S&P Dow Jones Indices, the leading investment benchmark and indices provider, has launched “S&P Cryptocurrency Indices” with an ambitious goal of bringing transparency to the ever-evolving cryptocurrency market. These indices will measure the performance of certain cryptocurrencies that meet specific criteria – being listed on trusted exchanges with liquidity and market capitalization standards.
S&P had first announced last year that a cryptocurrency index will be coming, and since then, people have been waiting for this valuable traditional finance product.
The new indices will provide more reliable pricing from a trusted and authorized source, removing the need for referring to potentially suspicious cryptocurrency APIs that may not certainly deliver accurate pricing data.
This way, S&P aims to make accessing the cryptocurrency asset class data more straightforward, potentially increasing transparency in the speculative crypto market.
The company briefly announced the launch of its first three indices as part of its S&P Cryptocurrency Index Series, which includes:
- S&P Bitcoin Index: An index designed to track the performance of the biggest, most popular cryptocurrency Bitcoin.
- S&P Ethereum Index: An index aiming to track the performance of the second-largest cryptocurrency by market cap Ethereum.
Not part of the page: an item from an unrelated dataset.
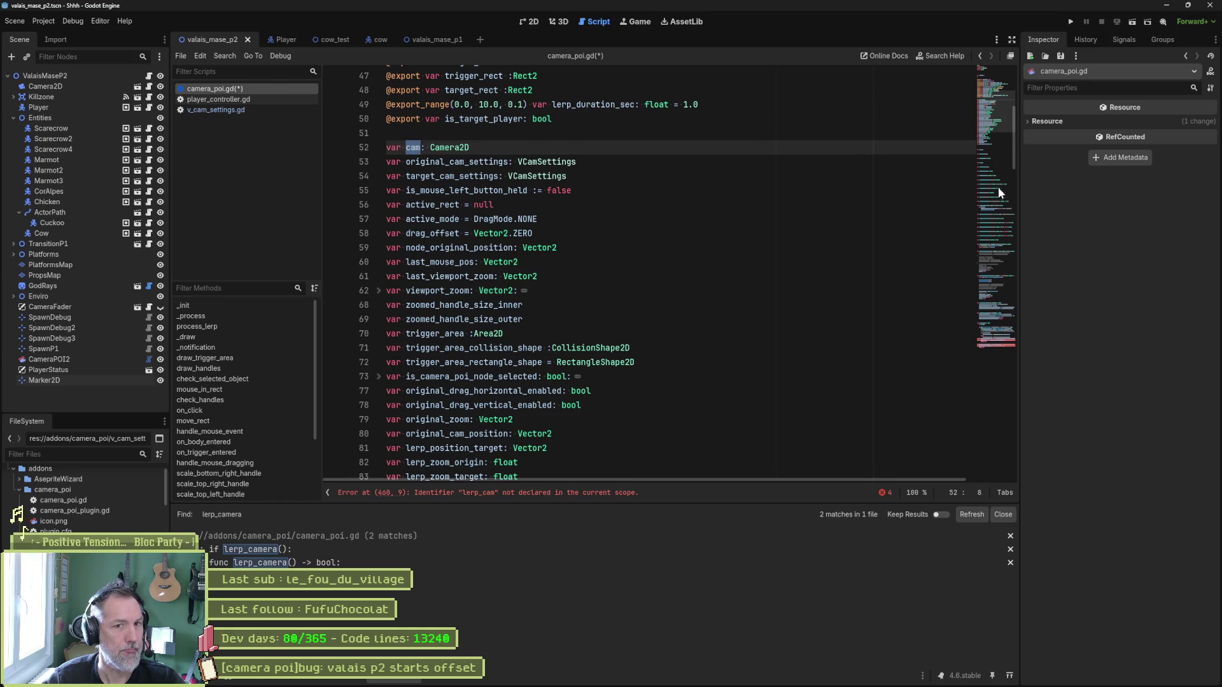
{"action": "left_click", "coordinate": [252, 440]}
- S&P Cryptocurrency MegaCap Index: An index intending to track the performance of the combination of both Bitcoin and Ethereum weighted by market cap.
As of now, all three indices are available on the S&P DJI website and investors can use them to gain exposure to the two of the most popular cryptocurrencies.
S&P will provide the price and other reference data from Lukka, Inc. via its “Lukka Prime and Lukka Reference Data” products. Lukka is a crypto asset software and data provider for institutions, backed by the parent of S&P DJI, S&P Global, Inc.
Currently, the company will provide end-of-day prices taken at 4:00 p.m. EST using the Lukka Prime Fair Market Value for cryptocurrency index calculation. But in the future, S&P plans to add more end-of-day index levels for other markets and regions as per demand.
In the announcement, S&P introduces its “Fair Market Value Pricing Methodology” that determines an asset’s value in points, not dollars. S&P spokesman Ray McConville explained in more details:
“Each index measures price appreciation, not the actual price. So comparing the two indices, we can see that Bitcoin YTD has grown 95.67% in value vs. ETH, which has grown 273.72% in value YTD. The actual index value isn’t so much as important as the change in that index value over time.”